:: Task statement ::
Extract everything from the line containing "общественно-политической жи" down to the line containing "проверяющим законы, приняты", both included, and reproduce those lines unchanged.

(Records from a collection)
-------
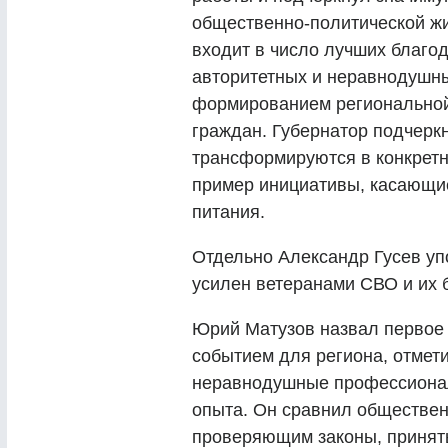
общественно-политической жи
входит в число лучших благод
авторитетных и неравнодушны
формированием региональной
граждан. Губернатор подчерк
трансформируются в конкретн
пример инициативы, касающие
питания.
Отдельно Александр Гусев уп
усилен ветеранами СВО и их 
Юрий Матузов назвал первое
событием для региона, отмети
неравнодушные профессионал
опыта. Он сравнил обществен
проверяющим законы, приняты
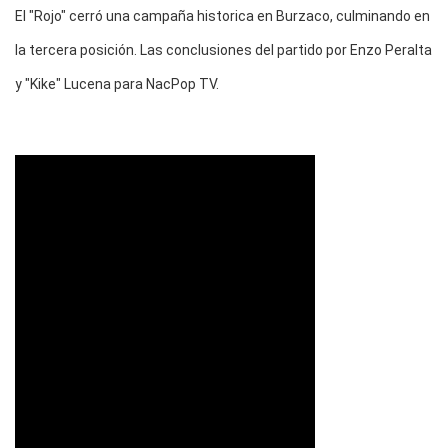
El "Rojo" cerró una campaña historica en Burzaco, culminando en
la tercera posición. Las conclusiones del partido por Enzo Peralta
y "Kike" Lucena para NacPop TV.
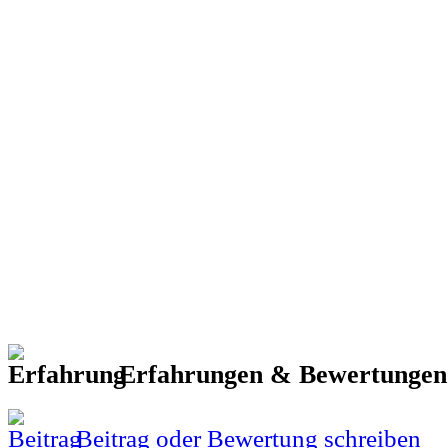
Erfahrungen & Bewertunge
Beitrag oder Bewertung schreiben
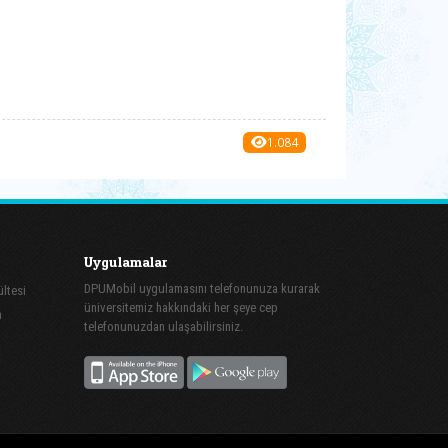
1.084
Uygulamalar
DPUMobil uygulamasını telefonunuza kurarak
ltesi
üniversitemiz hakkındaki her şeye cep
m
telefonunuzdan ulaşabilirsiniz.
-------
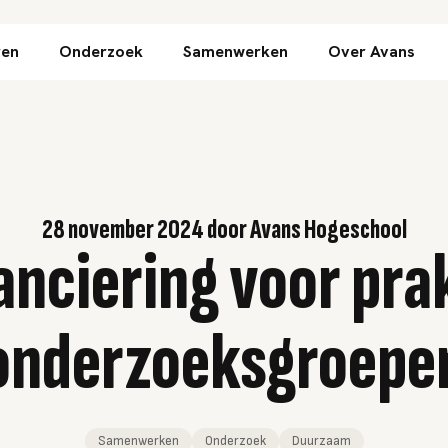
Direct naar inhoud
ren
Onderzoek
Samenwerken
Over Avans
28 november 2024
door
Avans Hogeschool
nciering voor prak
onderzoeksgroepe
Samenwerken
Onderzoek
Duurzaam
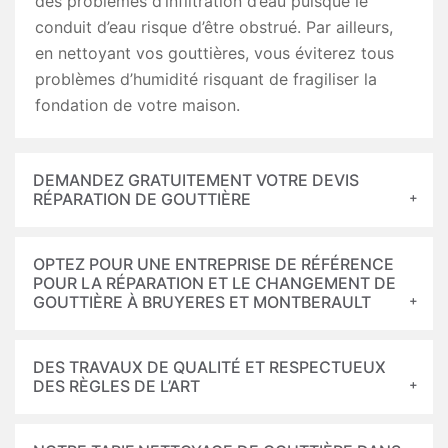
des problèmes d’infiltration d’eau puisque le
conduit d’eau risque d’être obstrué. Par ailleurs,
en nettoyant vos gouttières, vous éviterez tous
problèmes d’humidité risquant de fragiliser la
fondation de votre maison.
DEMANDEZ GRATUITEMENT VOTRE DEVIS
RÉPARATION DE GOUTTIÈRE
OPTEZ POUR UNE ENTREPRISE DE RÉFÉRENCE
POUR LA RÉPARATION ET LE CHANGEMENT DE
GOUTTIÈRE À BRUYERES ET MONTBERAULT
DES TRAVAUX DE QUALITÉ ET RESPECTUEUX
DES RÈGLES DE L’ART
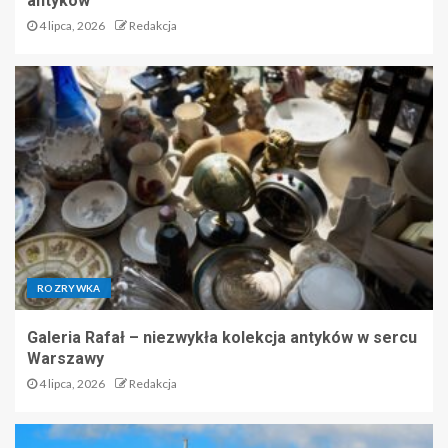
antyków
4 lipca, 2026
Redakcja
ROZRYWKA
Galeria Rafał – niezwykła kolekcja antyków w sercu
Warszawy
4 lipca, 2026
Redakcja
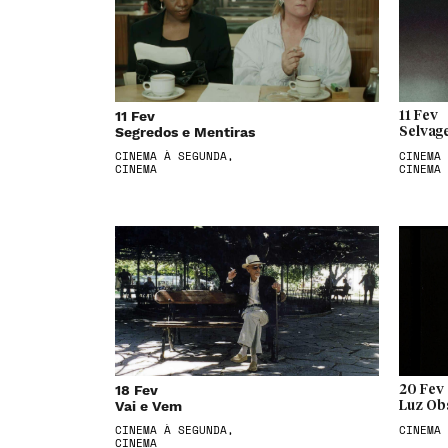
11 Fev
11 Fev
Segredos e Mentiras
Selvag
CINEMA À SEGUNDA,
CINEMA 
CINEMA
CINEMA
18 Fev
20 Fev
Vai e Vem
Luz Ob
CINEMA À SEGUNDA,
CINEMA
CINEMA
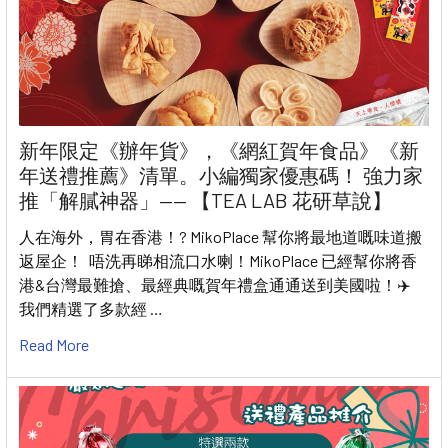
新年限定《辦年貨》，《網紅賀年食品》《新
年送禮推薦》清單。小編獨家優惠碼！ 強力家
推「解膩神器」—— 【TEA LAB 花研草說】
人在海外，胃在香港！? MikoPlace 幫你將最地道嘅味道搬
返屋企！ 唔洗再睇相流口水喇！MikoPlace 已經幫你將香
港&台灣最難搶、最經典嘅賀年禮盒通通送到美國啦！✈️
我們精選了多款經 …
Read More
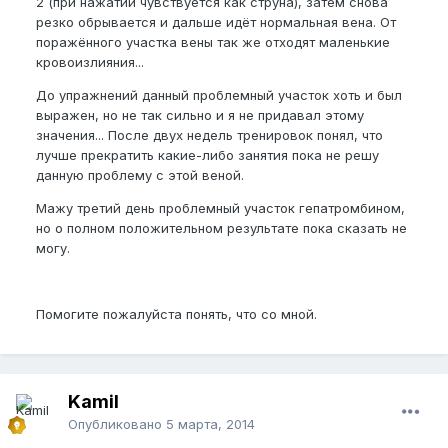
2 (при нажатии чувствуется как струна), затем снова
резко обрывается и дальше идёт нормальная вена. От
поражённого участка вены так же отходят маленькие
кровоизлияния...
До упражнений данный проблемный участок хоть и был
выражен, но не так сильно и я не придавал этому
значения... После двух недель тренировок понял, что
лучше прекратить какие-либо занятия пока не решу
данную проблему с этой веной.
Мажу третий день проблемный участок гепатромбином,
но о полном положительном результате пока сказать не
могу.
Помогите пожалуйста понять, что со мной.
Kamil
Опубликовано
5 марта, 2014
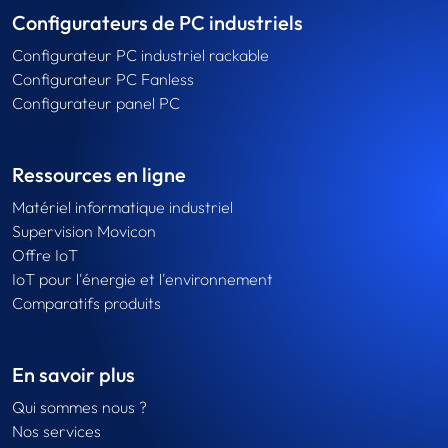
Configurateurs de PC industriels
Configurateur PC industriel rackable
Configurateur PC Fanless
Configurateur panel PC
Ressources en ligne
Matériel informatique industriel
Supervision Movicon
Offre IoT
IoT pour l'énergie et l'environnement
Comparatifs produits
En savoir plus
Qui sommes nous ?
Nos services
-------
:: Result of this exercise ::
общественно-политической жи
входит в число лучших благод
авторитетных и неравнодушны
формированием региональной
граждан. Губернатор подчерк
трансформируются в конкретн
пример инициативы, касающие
питания.
Отдельно Александр Гусев уп
усилен ветеранами СВО и их 
Юрий Матузов назвал первое
событием для региона, отмети
неравнодушные профессионал
опыта. Он сравнил обществен
проверяющим законы, приняты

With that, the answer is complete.